Content starts

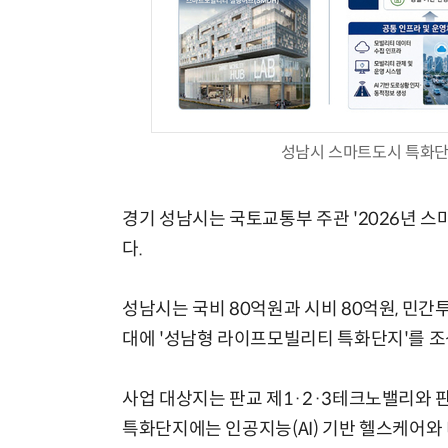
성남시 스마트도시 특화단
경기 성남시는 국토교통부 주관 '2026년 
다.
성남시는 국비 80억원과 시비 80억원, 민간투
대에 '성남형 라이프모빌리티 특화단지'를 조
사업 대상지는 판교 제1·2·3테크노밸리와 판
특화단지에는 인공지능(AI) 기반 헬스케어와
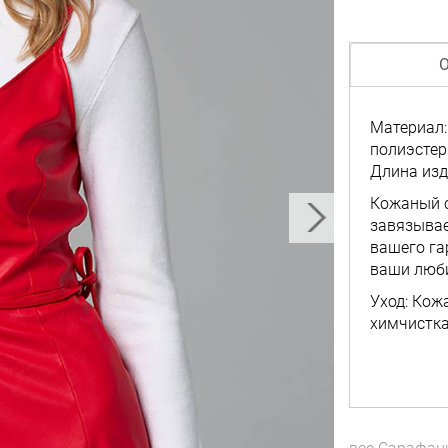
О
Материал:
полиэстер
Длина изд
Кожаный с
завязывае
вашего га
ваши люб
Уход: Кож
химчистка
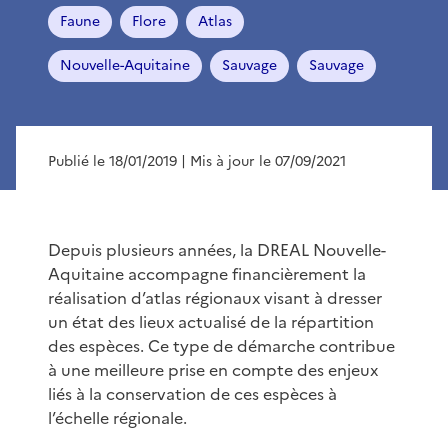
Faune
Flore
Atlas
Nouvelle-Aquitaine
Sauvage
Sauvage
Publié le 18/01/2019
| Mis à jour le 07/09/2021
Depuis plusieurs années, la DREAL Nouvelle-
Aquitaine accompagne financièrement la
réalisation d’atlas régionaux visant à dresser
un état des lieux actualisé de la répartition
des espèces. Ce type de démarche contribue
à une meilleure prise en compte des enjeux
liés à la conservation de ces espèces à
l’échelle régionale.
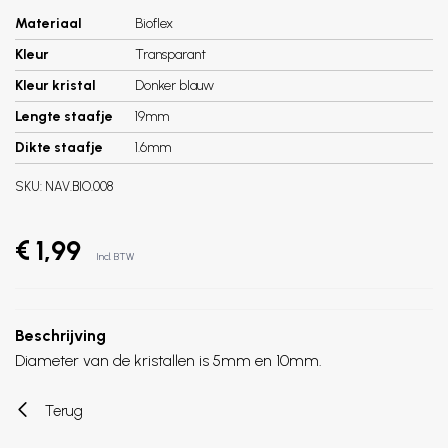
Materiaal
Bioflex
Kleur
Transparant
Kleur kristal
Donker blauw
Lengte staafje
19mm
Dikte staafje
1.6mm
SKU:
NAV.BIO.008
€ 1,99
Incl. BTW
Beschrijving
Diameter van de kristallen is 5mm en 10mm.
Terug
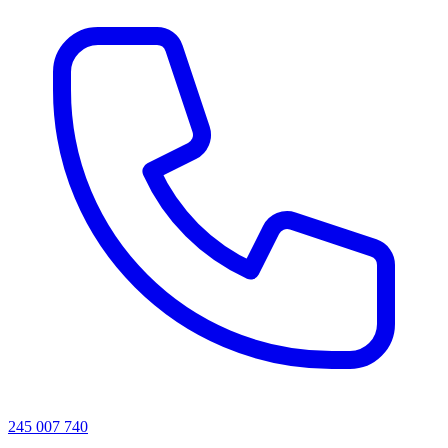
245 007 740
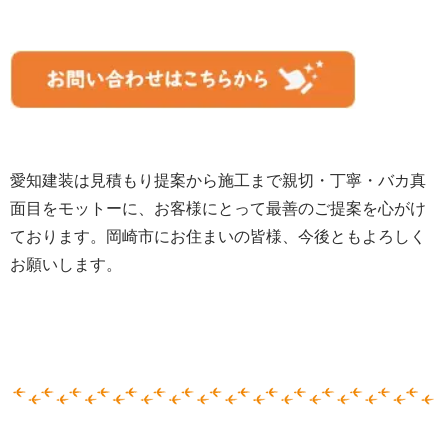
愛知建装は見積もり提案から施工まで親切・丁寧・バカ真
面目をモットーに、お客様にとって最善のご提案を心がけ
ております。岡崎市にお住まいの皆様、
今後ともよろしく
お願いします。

Content ends
Content starts

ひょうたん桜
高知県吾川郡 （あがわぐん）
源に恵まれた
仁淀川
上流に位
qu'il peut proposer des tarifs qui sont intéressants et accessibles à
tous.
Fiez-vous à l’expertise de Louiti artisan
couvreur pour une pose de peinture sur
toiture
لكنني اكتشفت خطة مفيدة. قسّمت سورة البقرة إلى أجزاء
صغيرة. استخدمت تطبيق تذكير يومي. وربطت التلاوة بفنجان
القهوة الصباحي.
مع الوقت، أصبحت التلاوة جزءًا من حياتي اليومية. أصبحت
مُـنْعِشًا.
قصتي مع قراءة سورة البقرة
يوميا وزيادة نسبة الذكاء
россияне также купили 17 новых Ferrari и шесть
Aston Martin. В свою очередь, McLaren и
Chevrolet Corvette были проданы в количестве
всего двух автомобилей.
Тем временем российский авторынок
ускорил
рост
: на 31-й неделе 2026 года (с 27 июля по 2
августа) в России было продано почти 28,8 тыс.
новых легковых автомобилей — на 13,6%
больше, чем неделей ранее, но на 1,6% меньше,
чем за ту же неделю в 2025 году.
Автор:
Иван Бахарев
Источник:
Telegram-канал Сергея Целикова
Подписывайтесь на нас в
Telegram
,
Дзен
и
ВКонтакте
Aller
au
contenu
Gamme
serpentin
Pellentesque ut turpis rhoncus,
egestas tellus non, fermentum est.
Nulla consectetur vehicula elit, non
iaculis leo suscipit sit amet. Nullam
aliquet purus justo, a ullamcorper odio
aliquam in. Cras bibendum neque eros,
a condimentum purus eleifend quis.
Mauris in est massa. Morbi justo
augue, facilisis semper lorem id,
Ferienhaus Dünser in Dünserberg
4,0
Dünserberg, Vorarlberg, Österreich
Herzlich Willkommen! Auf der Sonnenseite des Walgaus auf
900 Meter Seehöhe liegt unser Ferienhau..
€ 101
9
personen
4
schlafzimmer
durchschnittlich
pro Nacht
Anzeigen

Content ends
Content starts

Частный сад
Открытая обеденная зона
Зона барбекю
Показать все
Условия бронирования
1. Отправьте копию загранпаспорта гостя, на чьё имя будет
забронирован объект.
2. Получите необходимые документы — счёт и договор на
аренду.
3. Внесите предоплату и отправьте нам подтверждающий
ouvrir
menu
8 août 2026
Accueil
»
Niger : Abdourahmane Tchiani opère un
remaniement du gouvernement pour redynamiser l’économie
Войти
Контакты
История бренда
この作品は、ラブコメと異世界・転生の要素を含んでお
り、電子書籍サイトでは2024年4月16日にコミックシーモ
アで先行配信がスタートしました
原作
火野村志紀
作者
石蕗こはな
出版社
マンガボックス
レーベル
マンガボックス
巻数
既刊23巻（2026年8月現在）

Content ends

(Directions for this task): The reply should hold only the lines of the listing above starting at the line containing "り、電子書籍サイトでは2024年4月16日にコミックシーモ" and ending at the line containing "既刊23巻（2026年8月現在）", exactly as written.

(Problem solution):
り、電子書籍サイトでは2024年4月16日にコミックシーモ
アで先行配信がスタートしました
原作
火野村志紀
作者
石蕗こはな
出版社
マンガボックス
レーベル
マンガボックス
巻数
既刊23巻（2026年8月現在）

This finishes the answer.